Monday, June 22, 2009

Garden Diary: Last Day of Spring

Yesterday was the last day of spring.

This photo, taken shortly after the first day of spring, around the end of March, shows the garden after all the grasses had been burned, leaving a blank slate. Seeing this image from a time in late June, I rather like the minimalist, barren look.

The next photo, taken on June 21, from a similar point of view, shows the change just twelve weeks can bring. One of the characteristics of a mostly grass and herbaceous perennial garden is the empty void of early spring. Another is the almost magical transformation the barren ground undergoes, giving forth a shape-shifting landscape as the plants emerge from the flat plain of earth, some towering to 14 feet by high summer.

Moving out into the garden, some of the theme plants begin to emerge from the blur. Below Filipendula rubra 'Venusta' - certainly the most prominent plant in the garden at this time of the year - appears in a 40-foot drift across the middle of the garden. Glaucous mounds of Rudbeckia maxima foliage add a quirky touch. I think of them as vegetable hippos. This is another theme plant, but it won't make its most important contribution for a few more weeks, when its flower stalks will climb to six or seven feet, each with a single skyward facing yellow daisy.

Moving further to the right, a Miscanthus giganteus is rapidly gaining height in the left background.

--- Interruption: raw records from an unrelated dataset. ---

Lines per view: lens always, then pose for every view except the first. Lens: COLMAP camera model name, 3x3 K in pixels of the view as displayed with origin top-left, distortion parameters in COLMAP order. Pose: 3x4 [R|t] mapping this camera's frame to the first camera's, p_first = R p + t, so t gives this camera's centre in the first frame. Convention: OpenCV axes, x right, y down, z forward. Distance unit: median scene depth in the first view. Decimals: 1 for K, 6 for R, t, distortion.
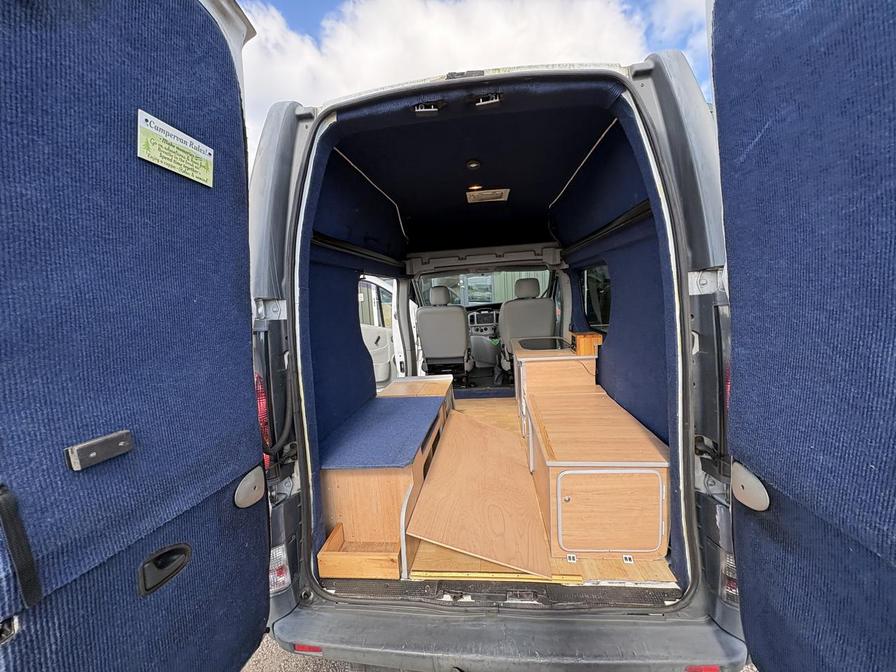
lens RADIAL K [[356.4, 0, 448.2], [0, 356.4, 336.9], [0, 0, 1]] dist [0.000569, -0.000018]
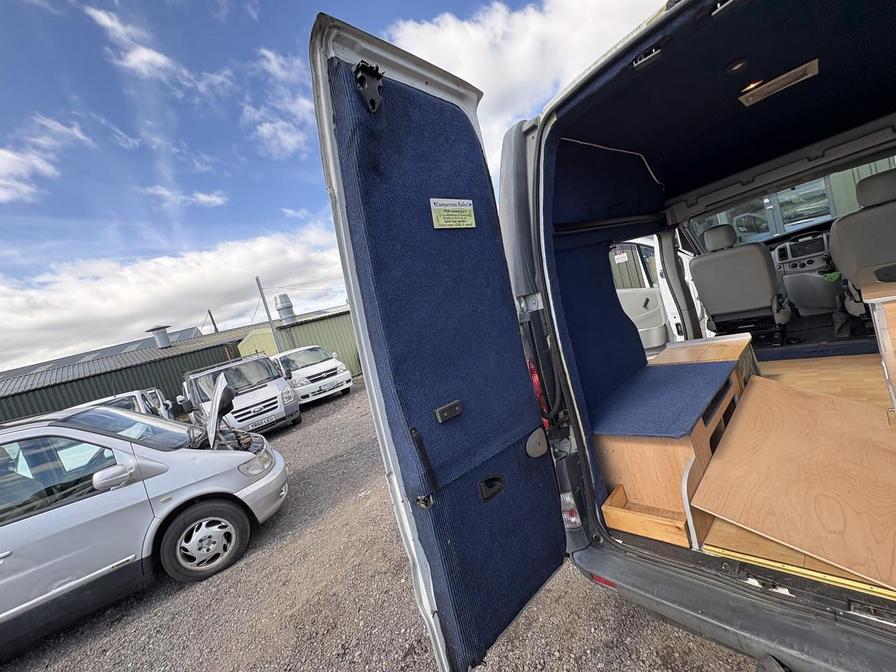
lens RADIAL K [[356.4, 0, 448.2], [0, 356.4, 336.9], [0, 0, 1]] dist [0.000569, -0.000018]
pose [[0.738000, -0.107831, -0.666130, 0.096956], [0.165560, 0.985912, 0.023827, -0.037591], [0.654176, -0.127869, 0.745455, -0.110525]]
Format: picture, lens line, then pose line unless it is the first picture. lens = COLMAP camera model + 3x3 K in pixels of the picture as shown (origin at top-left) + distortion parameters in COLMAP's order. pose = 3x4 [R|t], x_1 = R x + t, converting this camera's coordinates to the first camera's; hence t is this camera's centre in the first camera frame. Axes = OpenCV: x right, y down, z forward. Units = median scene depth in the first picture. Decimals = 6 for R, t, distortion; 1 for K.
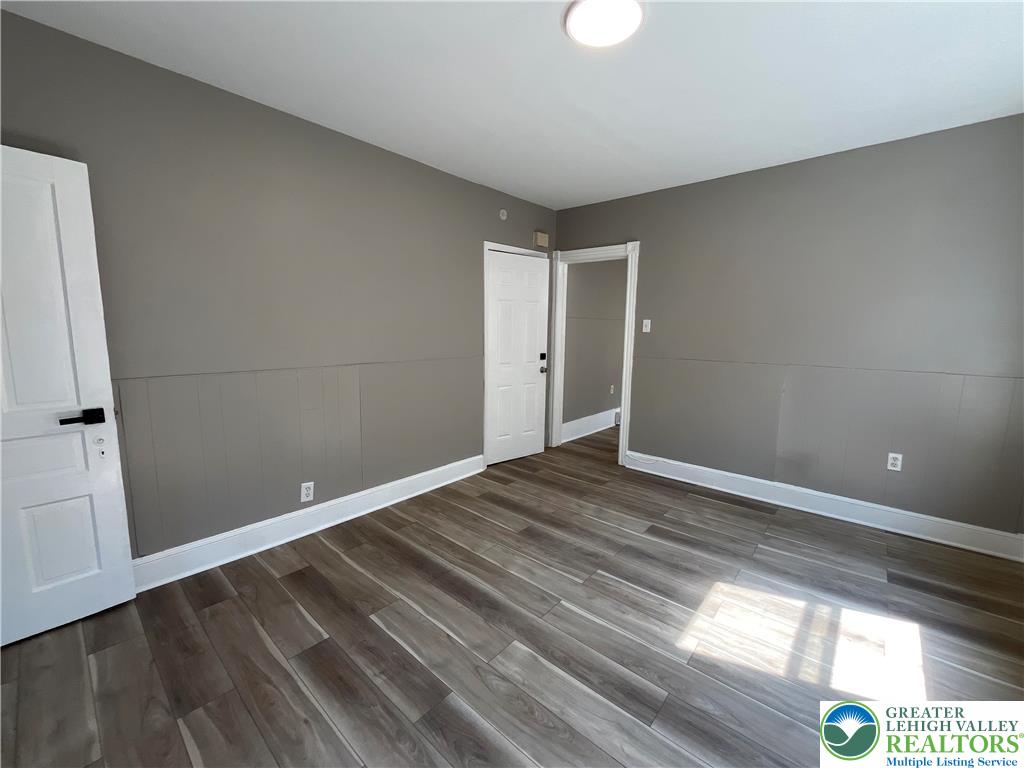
lens RADIAL K [[416.2, 0, 509.8], [0, 416.2, 384.3], [0, 0, 1]] dist [-0.002909, -0.000063]
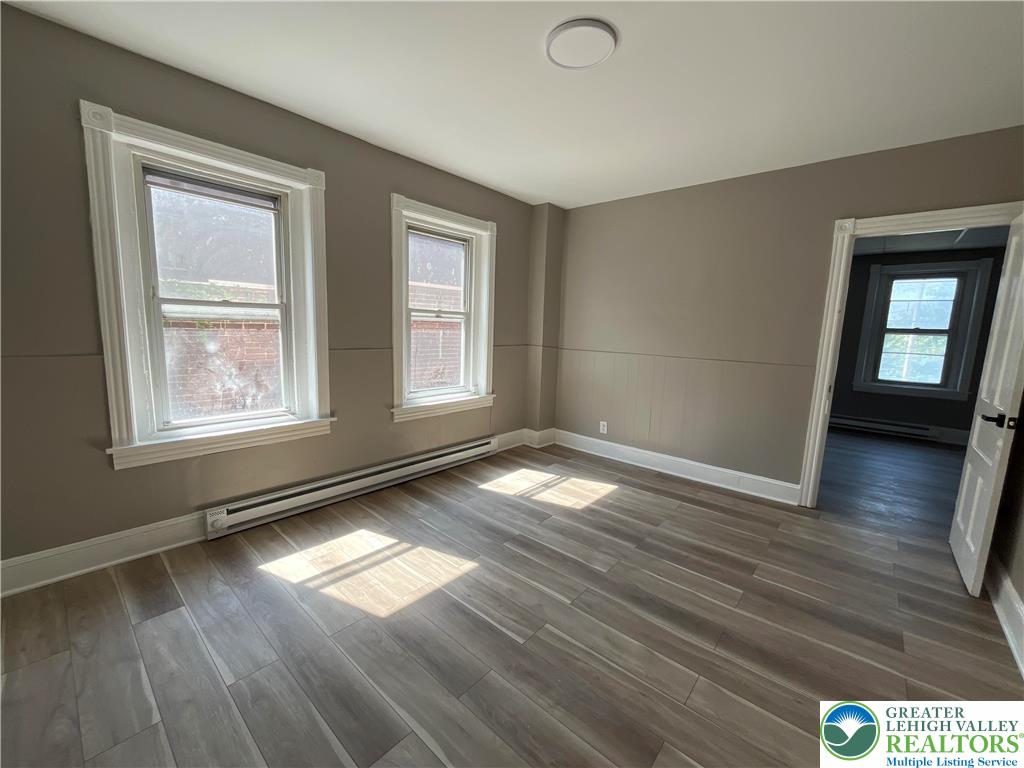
lens RADIAL K [[408.7, 0, 512.0], [0, 408.7, 384.0], [0, 0, 1]] dist [-0.000992, 0.000032]
pose [[-0.998861, -0.045957, -0.012811, 0.263322], [-0.047707, 0.959610, 0.277260, -0.202595], [-0.000448, 0.277556, -0.960709, 1.584708]]
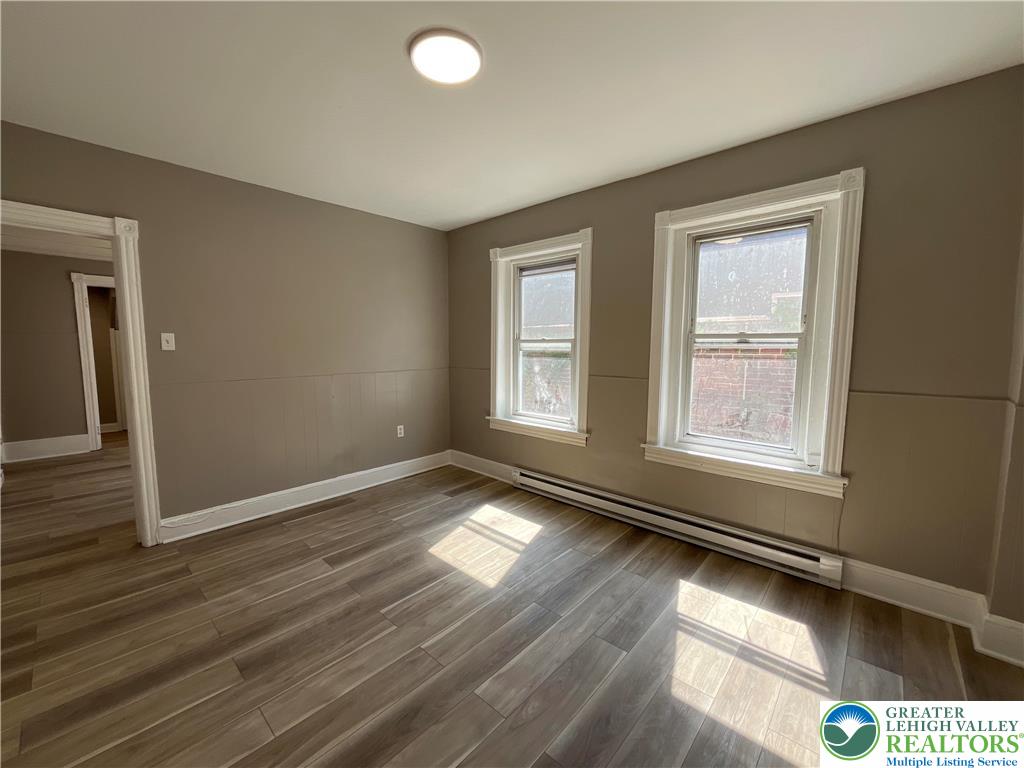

Filipendula with Astilbe 'Purple Lance' and narrow, feathery wands of Liatris pyncnostachia in front of the Filipendula ...

Another point of view with the Filipendula, next to a planting of Calamagrostis 'Karl Foerster', just coming into bloom ...

Moving to the middle of the garden, looking back toward the house, gives a sense of the scale of the planting. This point is probably about 250 feet from the house, obscured by a screen of London Planes and dogwoods. On the right is another theme plant, Joe Pye Weed, gaining height for its period of bloom in late July.

Turning clockwise, more Joe Pye Weed, Vernonia (planted from broadcast seed), and Miscanthus purpurescens in the foreground, and that single Miscanthus giganteus now on the far right.

A view from the far end of the garden, from behind a bank of bracken, looking back toward the house. This end of the garden has a low profile until later-developing plantings - Silphium terebinthinaceum, more Joe Pye, Rudbeckia maxima, Panicum 'Dallas Blues' and 'Cloud Nine' - gain height. Masses of Mountain Mint (Pycnanthemum muticum), with silvery foliage in late summer, and white Physostegia virginiana 'Miss Manners', invisible now, are dotted across a ground of pasture grasses, which have the grace to turn a light brown in summer, helping the garden to read as "meadow."

Continuing toward the left, a planting of Miscanthus 'Silberfeder', a hybrid petasites, and more Mountain mint (Pycnanthemum muticum) ...

And the same planting from the opposite side ...

After a wet spring and three weeks of almost daily rain, the soil is totally saturated. That these plants can live in such a hostile environment, much less thrive, is amazing ... but also proof that matching plants to existing conditions makes a garden possible just about anywhere on this earth.


  1. James, a beautiful image of early summer,I bet the tree frogs and lightning bugs are crazy there! (they are here!) I loved seeing the spare ground in spring,it makes you look at the future plants more clearly...Brian

  2. Viewing your garden from a drying Mediterranean region almost feels like peering into another hemisphere, as if we're exchanging greens and browns across the continent. The transformation of your space over the course of just three months is amazing. If it weren't for photography I'd have a hard time believing it.

  3. Brian, we have thousands of frogs (the population exploded after I added a small pond). This is frog heaven. And lots of lightening bugs. Thanks to frogs, we have no mosquitoes.

  4. James, yes, we seem to live in very different worlds. I read plant names in your blog that mean nothing to me. I just don't know them. I've been reading Penelope Hobhouse's Gardens of Persia. Quite an academic book, with more history than I can absorb in one reading. It's about the beautiful gardens built over thousands of years in a very dry, arid landscape. I recommend it, if you haven't read it, as something of particular interest to one in your climate.

    I wish I had more knowledge of photography. I've been making an effort to show the garden in context, the space, the layout, structure, but I find I lose so much detail (perhaps because of lack of technical knowledge, low quality lenses?) it always involves a compromise between "the big view" and what's actually out there.

  5. What a beautiful oasis. - Dave

  6. snjgardener,
    Thanks for visiting. I see from my sitemeter that we apparently work for the same company!

  7. James, thanks for the Hobhouse book recommendation. I'm only cursorily familiar with her interest in Persian gardens (as from her comments in her Vista lecture). I notice that my library has the book, so it should be worth a look.

    I think your photos do a nice job of showing your space without depending on some of the tricks that many photographers seem to revert to using, things like photographing gardens only near dawn or dusk or resorting to a cloying sense of the picturesque. I appreciate that your photos communicate some of the structures, textures, contrasts and patterns that are in your mind when you select and position your plants.